Epistasis Blog

From the Artificial Intelligence Innovation Lab at Cedars-Sinai Medical Center (www.epistasis.org)

Friday, September 30, 2011

Gene-environment interaction in psychiatric research

This is a nice new critical review exploring issues of power and replication for detecting gene-envrionment interactions in psychiatric genetics. This paper makes a number of very nice points and is worth reading. A few things to keep in mind. First, the power issues discussed make the important assumption that the effect size of gene-environment interactions will be as small or smaller than main effects. This may not be true in some circumstances. Second, I don't expect gene-environment interactions, or most genetic effects for that matter, to replicate under a complex systems model. There are many good biological reasons why an interaction effect detected in one population might not replicate in a second independent population. See our 2009 PLoS One paper by Greene et al. for an explanation. Also, I find their distinction of candidate gene-environment interaction (cGxE) to be a bit strange.

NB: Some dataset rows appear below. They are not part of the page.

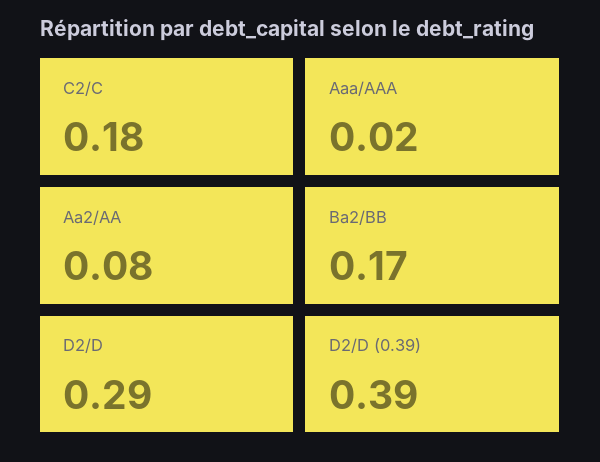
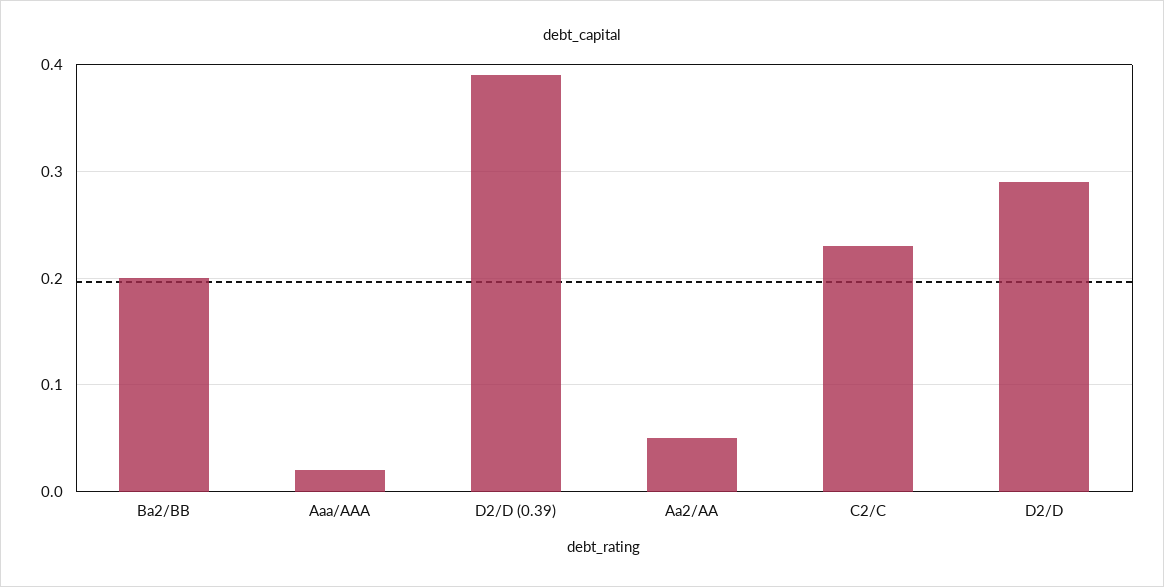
  {
-   "C2/C": 0.18,
+   "C2/C": 0.23,
    "Aaa/AAA": 0.02,
-   "Aa2/AA": 0.08,
+   "Aa2/AA": 0.05,
-   "Ba2/BB": 0.17,
+   "Ba2/BB": 0.2,
    "D2/D": 0.29,
    "D2/D (0.39)": 0.39
  }

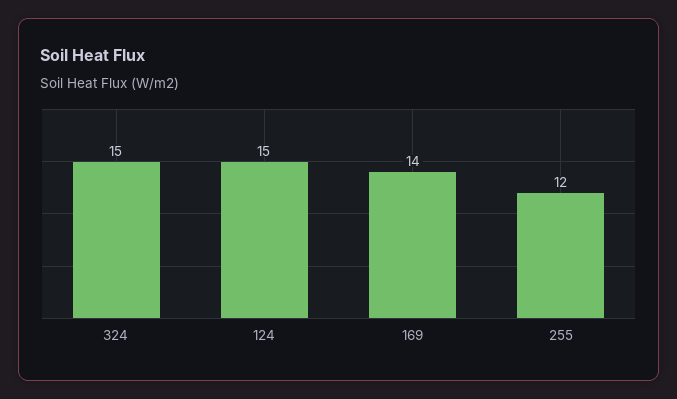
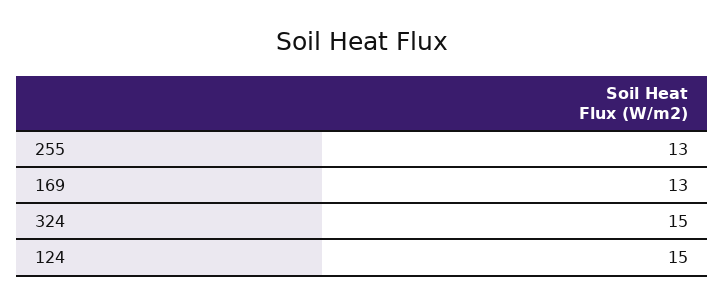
  {
    "324": 15,
    "124": 15,
-   "169": 14,
+   "169": 13,
-   "255": 12
+   "255": 13
  }

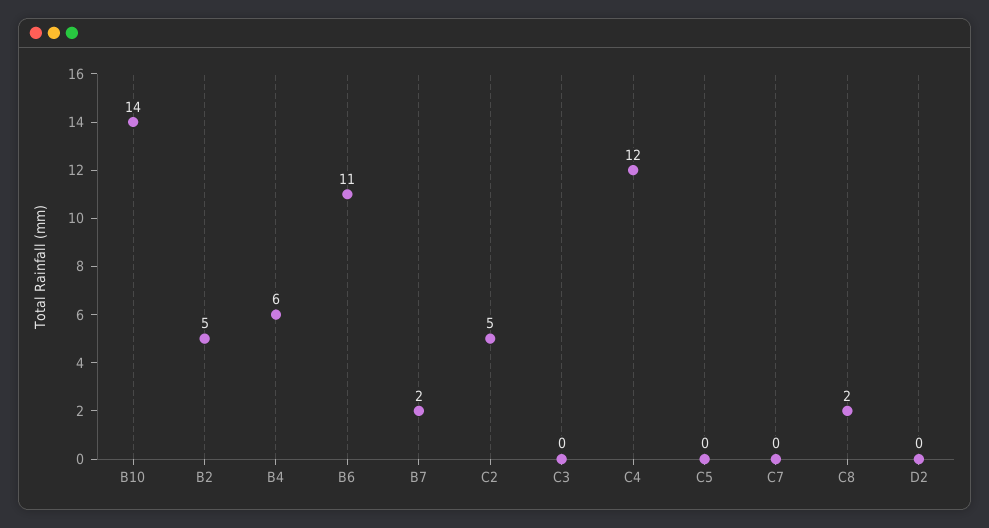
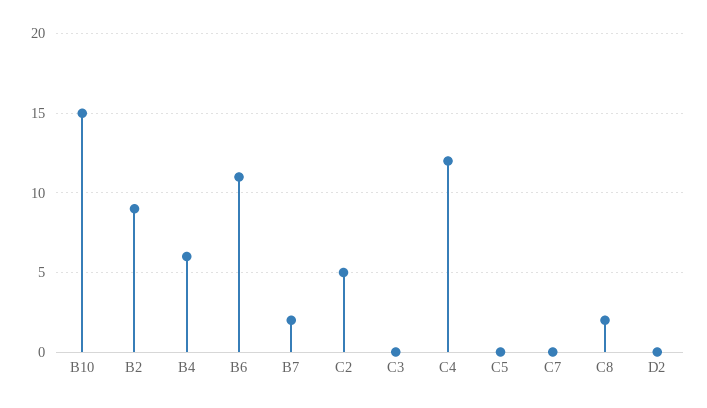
  {
-   "B10": 14,
+   "B10": 15,
-   "B2": 5,
+   "B2": 9,
    "B4": 6,
    "B6": 11,
    "B7": 2,
    "C2": 5,
    "C3": 0,
    "C4": 12,
    "C5": 0,
    "C7": 0,
    "C8": 2,
    "D2": 0
  }

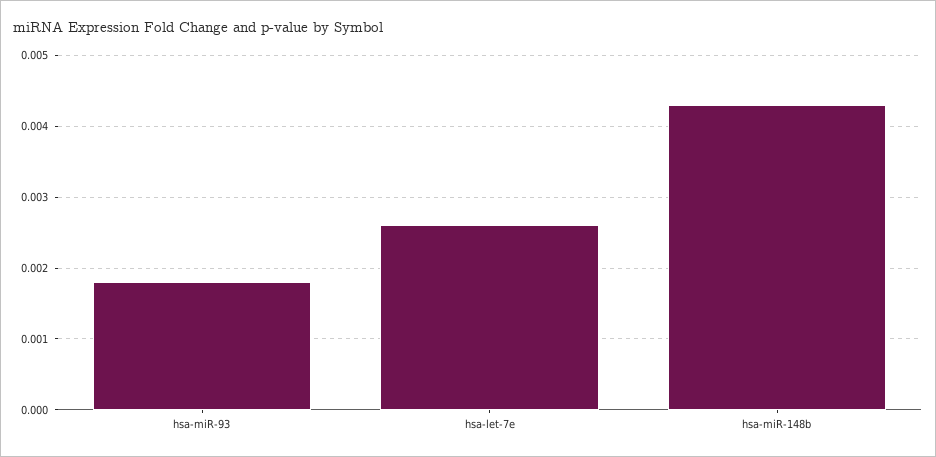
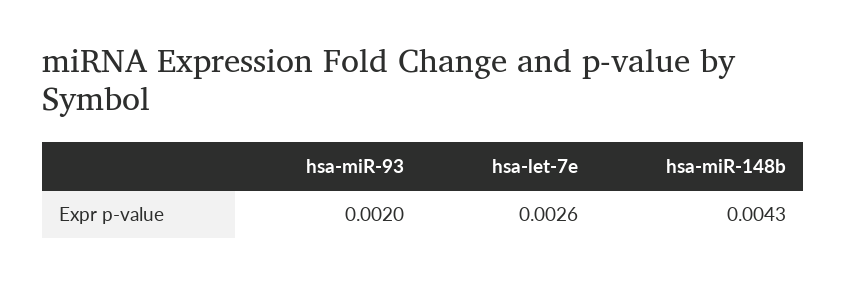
  {
-   "hsa-miR-93": 0.0018,
+   "hsa-miR-93": 0.002,
    "hsa-let-7e": 0.0026,
    "hsa-miR-148b": 0.0043
  }

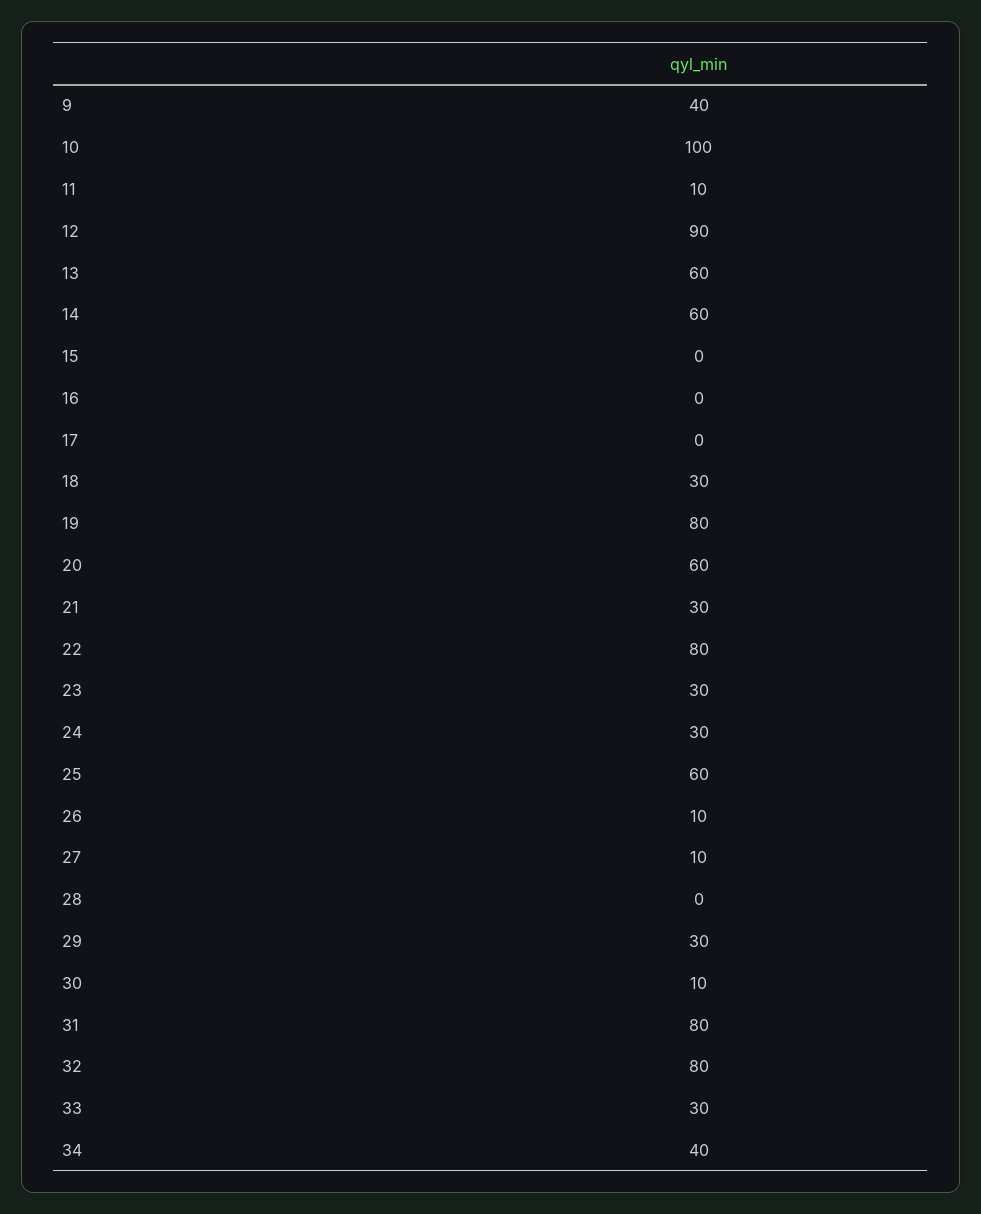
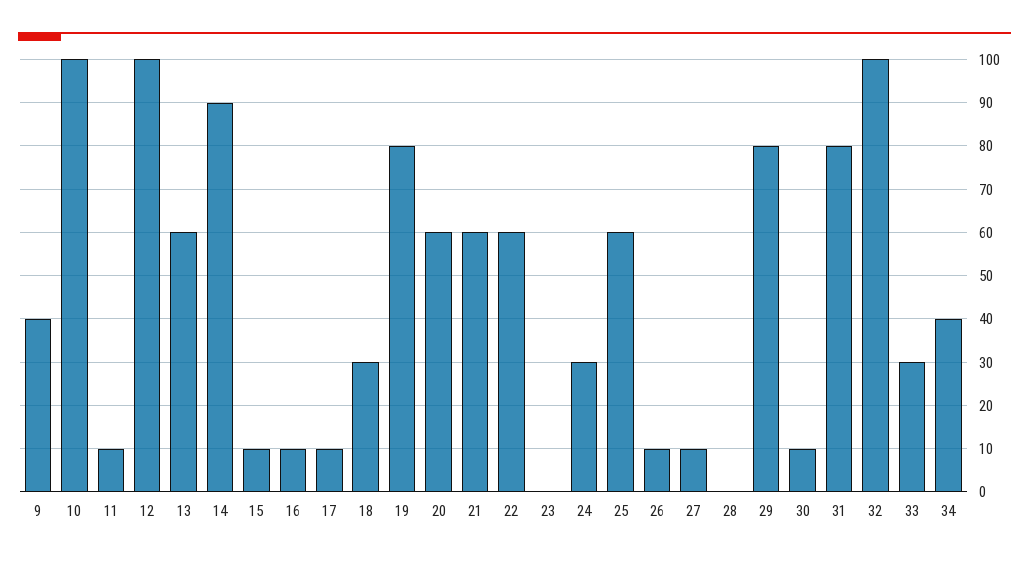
  {
    "9": 40,
    "10": 100,
    "11": 10,
-   "12": 90,
+   "12": 100,
    "13": 60,
-   "14": 60,
+   "14": 90,
-   "15": 0,
+   "15": 10,
-   "16": 0,
+   "16": 10,
-   "17": 0,
+   "17": 10,
    "18": 30,
    "19": 80,
    "20": 60,
-   "21": 30,
+   "21": 60,
-   "22": 80,
+   "22": 60,
-   "23": 30,
+   "23": 0,
    "24": 30,
    "25": 60,
    "26": 10,
    "27": 10,
    "28": 0,
-   "29": 30,
+   "29": 80,
    "30": 10,
    "31": 80,
-   "32": 80,
+   "32": 100,
    "33": 30,
    "34": 40
  }

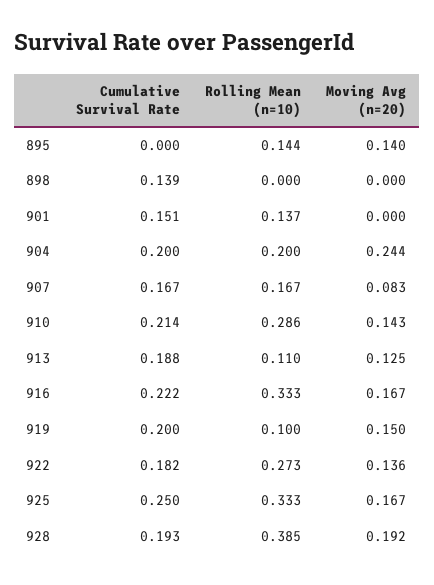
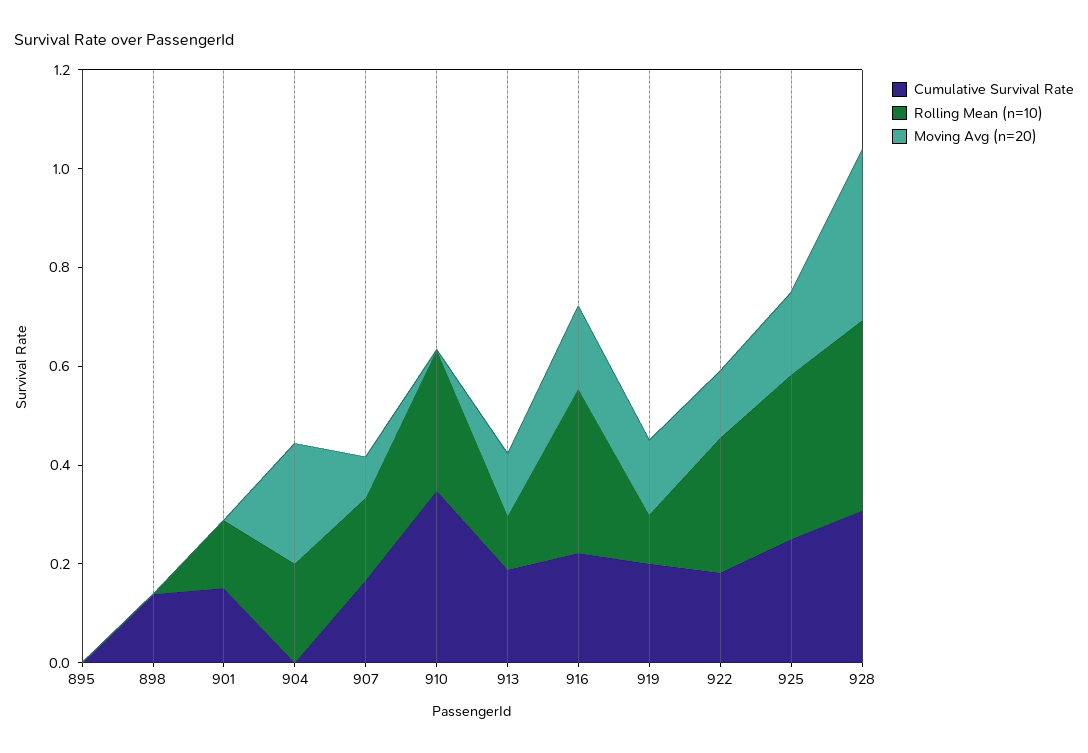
  {
    "Cumulative Survival Rate": {
      "895": 0,
      "898": 0.139,
      "901": 0.151,
-     "904": 0.2,
+     "904": 0,
      "907": 0.167,
-     "910": 0.214,
+     "910": 0.35,
      "913": 0.188,
      "916": 0.222,
      "919": 0.2,
      "922": 0.182,
      "925": 0.25,
-     "928": 0.193
+     "928": 0.3
    },
    "Rolling Mean (n=10)": {
-     "895": 0.144,
+     "895": 0,
      "898": 0,
      "901": 0.137,
      "904": 0.2,
      "907": 0.167,
      "910": 0.286,
      "913": 0.11,
      "916": 0.333,
      "919": 0.1,
      "922": 0.273,
      "925": 0.333,
      "928": 0.385
    },
    "Moving Avg (n=20)": {
-     "895": 0.14,
+     "895": 0,
      "898": 0,
      "901": 0,
      "904": 0.244,
      "907": 0.083,
-     "910": 0.143,
+     "910": 0,
      "913": 0.125,
      "916": 0.167,
      "919": 0.15,
      "922": 0.136,
      "925": 0.167,
-     "928": 0.192
+     "928": 0.35
    }
  }

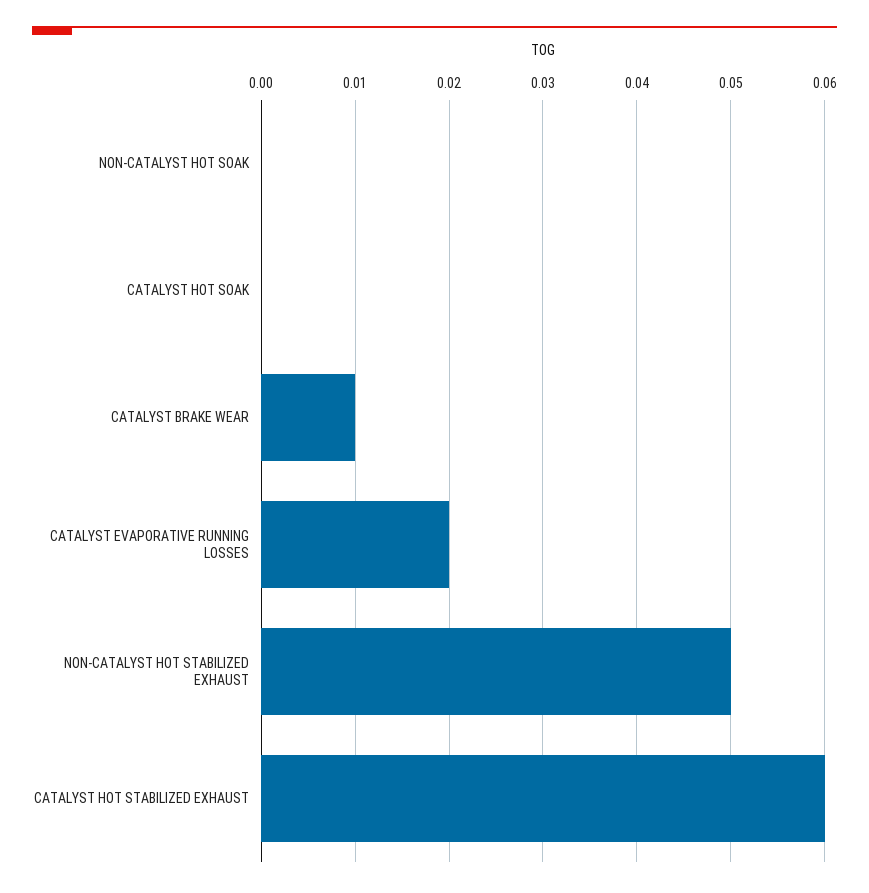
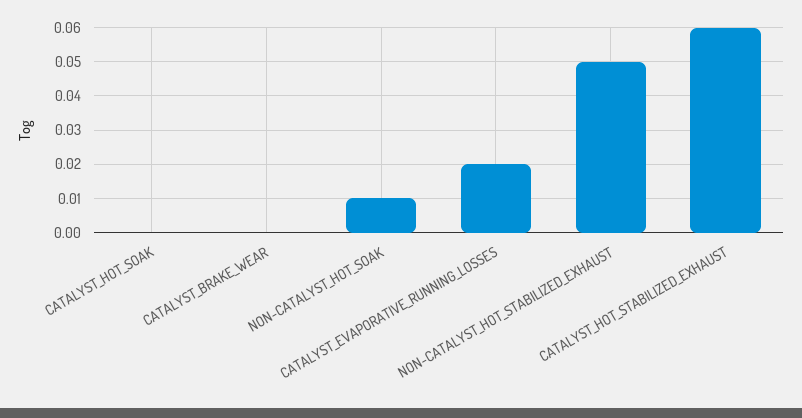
  {
-   "NON-CATALYST HOT SOAK": 0,
+   "NON-CATALYST HOT SOAK": 0.01,
    "CATALYST HOT SOAK": 0,
-   "CATALYST BRAKE WEAR": 0.01,
+   "CATALYST BRAKE WEAR": 0,
    "CATALYST EVAPORATIVE RUNNING LOSSES": 0.02,
    "NON-CATALYST HOT STABILIZED EXHAUST": 0.05,
    "CATALYST HOT STABILIZED EXHAUST": 0.06
  }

Duncan LE, Keller MC. A Critical Review of the First 10 Years of Candidate Gene-by-Environment Interaction Research in Psychiatry. Am J Psychiatry, in press (2011). [PubMed]

Abstract

Objective: Gene-by-environment interaction (G×E) studies in psychiatry have typically been conducted using a candidate G×E (cG×E) approach, analogous to the candidate gene association approach used to test genetic main effects. Such cG×E research has received widespread attention and acclaim, yet cG×E findings remain controversial. The authors examined whether the many positive cG×E findings reported in the psychiatric literature were robust or if, in aggregate, cG×E findings were consistent with the existence of publication bias, low statistical power, and a high false discovery rate. Method: The authors conducted analyses on data extracted from all published studies (103 studies) from the first decade (2000-2009) of cG×E research in psychiatry. Results: Ninety-six percent of novel cG×E studies were significant compared with 27% of replication attempts. These findings are consistent with the existence of publication bias among novel cG×E studies, making cG×E hypotheses appear more robust than they actually are. There also appears to be publication bias among replication attempts because positive replication attempts had smaller average sample sizes than negative ones. Power calculations using observed sample sizes suggest that cG×E studies are underpowered. Low power along with the likely low prior probability of a given cG×E hypothesis being true suggests that most or even all positive cG×E findings represent type I errors. Conclusions: In this new era of big data and small effects, a recalibration of views about groundbreaking findings is necessary. Well-powered direct replications deserve more attention than novel cG×E findings and indirect replications.